→ Directions for this task: Read the records below. Copy each line where the string "Speaker" occurs.

****

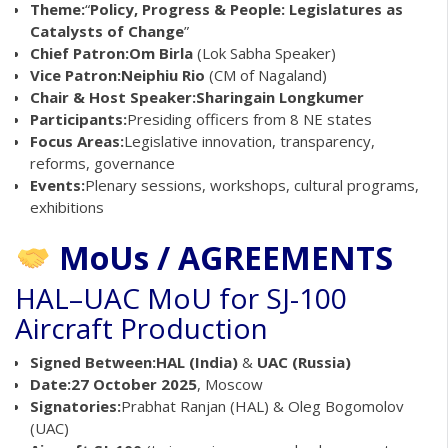
Theme:
“
Policy, Progress & People: Legislatures as
Catalysts of Change
”
Chief Patron:
Om Birla
(Lok Sabha Speaker)
Vice Patron:
Neiphiu Rio
(CM of Nagaland)
Chair & Host Speaker:
Sharingain Longkumer
Participants:
Presiding officers from 8 NE states
Focus Areas:
Legislative innovation, transparency,
reforms, governance
Events:
Plenary sessions, workshops, cultural programs,
exhibitions
MoUs / AGREEMENTS
HAL–UAC MoU for SJ-100
Aircraft Production
Signed Between:
HAL (India)
&
UAC (Russia)
Date:
27 October 2025
, Moscow
Signatories:
Prabhat Ranjan (HAL) & Oleg Bogomolov
(UAC)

****

→ Answer area:
(Lok Sabha Speaker)
Chair & Host Speaker:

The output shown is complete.